The BU-TCAT allows Boston University students and faculty–and members of the Communication Technology Division of AEJMC–to examine Tweets off the STREAM API (the so-called “gardenhose” access to Twitter) and then process the data for network analysis and visualization in Gephi or similar. With this open-source software, social data in the millions of units is quickly and easily sorted by algorithms to find people or items of importance on Twitter, among other analytic opportunities.  JoCTEC Founding Editor Jacob Groshek oversees BU-TCAT and interested users should contact him for more information, gain access the system, or add search terms.

As a resource to Boston University and the broader research community, the BU-TCAT opens up a host of analytic options that require no programming knowledge.

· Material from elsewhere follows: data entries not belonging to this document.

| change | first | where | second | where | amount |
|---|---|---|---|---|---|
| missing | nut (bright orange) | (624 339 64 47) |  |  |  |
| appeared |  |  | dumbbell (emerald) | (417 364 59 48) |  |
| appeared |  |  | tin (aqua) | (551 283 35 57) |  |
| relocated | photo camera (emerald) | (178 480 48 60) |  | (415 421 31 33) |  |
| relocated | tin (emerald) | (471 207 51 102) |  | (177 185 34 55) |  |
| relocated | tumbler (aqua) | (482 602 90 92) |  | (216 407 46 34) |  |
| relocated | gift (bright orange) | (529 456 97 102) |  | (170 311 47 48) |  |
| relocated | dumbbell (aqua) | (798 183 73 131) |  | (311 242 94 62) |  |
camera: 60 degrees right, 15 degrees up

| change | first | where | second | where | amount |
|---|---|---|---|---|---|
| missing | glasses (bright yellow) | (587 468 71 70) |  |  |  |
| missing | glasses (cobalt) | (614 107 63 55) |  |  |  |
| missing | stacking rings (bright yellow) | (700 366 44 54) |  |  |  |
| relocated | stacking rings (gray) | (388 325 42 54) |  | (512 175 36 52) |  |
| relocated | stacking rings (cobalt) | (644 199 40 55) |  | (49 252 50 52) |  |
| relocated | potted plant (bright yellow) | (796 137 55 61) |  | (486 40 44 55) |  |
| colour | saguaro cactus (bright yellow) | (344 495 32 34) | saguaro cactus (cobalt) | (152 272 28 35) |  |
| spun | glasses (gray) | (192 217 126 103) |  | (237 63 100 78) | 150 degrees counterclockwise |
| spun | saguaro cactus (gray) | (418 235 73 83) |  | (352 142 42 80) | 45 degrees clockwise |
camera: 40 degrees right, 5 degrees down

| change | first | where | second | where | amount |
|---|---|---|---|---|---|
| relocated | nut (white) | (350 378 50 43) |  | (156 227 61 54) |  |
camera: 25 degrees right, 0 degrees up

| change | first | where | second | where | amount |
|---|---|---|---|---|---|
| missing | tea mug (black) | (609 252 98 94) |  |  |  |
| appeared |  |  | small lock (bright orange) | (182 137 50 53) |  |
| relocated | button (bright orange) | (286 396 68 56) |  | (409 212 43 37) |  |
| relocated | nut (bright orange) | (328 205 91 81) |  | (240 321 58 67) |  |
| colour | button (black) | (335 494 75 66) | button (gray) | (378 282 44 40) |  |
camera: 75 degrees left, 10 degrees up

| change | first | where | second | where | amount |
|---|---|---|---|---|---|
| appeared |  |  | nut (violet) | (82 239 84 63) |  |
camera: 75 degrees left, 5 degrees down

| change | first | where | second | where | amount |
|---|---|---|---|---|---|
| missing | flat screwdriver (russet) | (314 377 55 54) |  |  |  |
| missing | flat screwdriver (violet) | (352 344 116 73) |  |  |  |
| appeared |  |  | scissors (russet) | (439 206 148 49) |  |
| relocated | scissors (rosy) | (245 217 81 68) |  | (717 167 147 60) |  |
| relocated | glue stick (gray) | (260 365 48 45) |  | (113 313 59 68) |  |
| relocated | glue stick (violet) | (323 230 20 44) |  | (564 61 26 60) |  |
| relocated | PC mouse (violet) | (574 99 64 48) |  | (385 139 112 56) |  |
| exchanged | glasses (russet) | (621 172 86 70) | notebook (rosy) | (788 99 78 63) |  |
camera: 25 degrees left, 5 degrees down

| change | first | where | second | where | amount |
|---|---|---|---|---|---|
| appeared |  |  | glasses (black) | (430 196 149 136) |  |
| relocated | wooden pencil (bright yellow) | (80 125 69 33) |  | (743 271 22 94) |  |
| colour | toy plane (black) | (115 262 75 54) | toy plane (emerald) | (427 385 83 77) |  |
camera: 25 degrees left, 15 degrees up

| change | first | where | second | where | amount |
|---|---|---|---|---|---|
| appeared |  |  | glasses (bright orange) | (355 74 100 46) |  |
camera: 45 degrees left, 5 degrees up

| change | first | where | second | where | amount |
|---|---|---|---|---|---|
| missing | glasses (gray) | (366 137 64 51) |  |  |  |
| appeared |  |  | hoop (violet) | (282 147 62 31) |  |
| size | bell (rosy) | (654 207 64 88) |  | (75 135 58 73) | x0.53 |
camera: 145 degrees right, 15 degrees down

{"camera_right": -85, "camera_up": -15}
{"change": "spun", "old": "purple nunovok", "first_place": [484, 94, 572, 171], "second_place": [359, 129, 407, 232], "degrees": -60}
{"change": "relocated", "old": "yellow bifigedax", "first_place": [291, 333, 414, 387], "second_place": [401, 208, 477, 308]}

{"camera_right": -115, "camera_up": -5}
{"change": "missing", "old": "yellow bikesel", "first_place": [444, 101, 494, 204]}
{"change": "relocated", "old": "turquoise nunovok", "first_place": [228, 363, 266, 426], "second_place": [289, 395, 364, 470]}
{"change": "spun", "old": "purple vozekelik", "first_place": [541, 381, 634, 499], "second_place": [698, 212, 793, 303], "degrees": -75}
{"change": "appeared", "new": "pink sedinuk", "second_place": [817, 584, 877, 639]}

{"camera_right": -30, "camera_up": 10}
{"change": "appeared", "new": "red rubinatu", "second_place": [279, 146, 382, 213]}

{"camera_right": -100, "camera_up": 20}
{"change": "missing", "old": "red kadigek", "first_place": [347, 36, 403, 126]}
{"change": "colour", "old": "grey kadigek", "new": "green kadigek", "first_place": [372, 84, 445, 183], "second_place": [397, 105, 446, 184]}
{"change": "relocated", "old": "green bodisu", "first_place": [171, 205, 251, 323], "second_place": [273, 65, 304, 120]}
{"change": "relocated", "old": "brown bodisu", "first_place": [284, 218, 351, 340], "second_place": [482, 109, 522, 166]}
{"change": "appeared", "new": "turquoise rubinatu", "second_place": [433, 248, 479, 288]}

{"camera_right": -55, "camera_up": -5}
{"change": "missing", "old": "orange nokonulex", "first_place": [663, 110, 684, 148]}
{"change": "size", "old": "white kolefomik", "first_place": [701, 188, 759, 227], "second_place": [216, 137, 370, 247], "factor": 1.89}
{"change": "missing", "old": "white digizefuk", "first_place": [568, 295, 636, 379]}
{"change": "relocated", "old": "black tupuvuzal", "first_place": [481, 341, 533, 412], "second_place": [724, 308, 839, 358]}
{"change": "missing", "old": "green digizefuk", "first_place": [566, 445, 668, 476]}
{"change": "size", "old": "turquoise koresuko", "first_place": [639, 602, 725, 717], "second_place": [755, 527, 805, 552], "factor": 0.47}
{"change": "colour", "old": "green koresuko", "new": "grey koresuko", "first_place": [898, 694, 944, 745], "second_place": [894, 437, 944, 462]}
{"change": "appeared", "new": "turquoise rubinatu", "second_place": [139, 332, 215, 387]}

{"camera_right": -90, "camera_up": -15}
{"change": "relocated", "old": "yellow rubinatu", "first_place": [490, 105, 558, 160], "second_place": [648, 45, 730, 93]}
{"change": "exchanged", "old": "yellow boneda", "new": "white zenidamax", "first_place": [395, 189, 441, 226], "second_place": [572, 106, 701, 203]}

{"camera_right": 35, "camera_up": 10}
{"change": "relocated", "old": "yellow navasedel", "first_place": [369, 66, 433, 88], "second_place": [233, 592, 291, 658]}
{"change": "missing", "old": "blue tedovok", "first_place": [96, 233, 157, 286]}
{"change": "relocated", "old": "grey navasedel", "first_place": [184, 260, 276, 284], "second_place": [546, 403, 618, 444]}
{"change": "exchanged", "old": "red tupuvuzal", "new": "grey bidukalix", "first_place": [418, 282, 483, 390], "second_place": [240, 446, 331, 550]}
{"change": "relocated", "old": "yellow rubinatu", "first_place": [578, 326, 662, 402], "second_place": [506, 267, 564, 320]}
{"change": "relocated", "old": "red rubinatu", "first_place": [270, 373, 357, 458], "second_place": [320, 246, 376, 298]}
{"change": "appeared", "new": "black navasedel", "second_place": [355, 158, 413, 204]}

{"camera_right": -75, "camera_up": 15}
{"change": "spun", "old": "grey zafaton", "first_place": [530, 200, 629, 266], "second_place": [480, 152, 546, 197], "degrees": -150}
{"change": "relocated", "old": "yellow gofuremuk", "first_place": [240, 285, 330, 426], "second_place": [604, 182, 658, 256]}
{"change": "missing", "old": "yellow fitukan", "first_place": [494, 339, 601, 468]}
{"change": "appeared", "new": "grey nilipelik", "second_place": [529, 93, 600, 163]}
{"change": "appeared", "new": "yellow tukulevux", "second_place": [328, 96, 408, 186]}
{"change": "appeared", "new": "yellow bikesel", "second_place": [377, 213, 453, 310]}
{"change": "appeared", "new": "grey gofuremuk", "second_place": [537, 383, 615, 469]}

Detailed analytic options include:

  • Timeline of Twitter activity, with minute-by-minute timestamping
  • Tweet statistics like hashtag and retweet frequencies, geocoding and unique users
  • Specific user stats: number of friends, followers, favorites, and verification
  • Activity metrics such as user visibility by mention frequency
  • Hashtag frequency, hashtag-user activity, word and identicial Tweet frequency
  • Lists of individual retweets and geocoded Tweets
  • Network graphs by mentions, co-hashtagging, and hashtag-user graphs
  • Cascades, alluvial diagrams, and associational profiles
  • Unlike many other types of Twitter collection systems or software, BU-TCAT searches do not run out or expire until they are turned off or deleted.

To date, the BU-TCAT system has archived over 500 million Tweets (and counting), on a wide range of topics, such as Ferguson, antibiotics, #election2016, Netflix, politics, and more.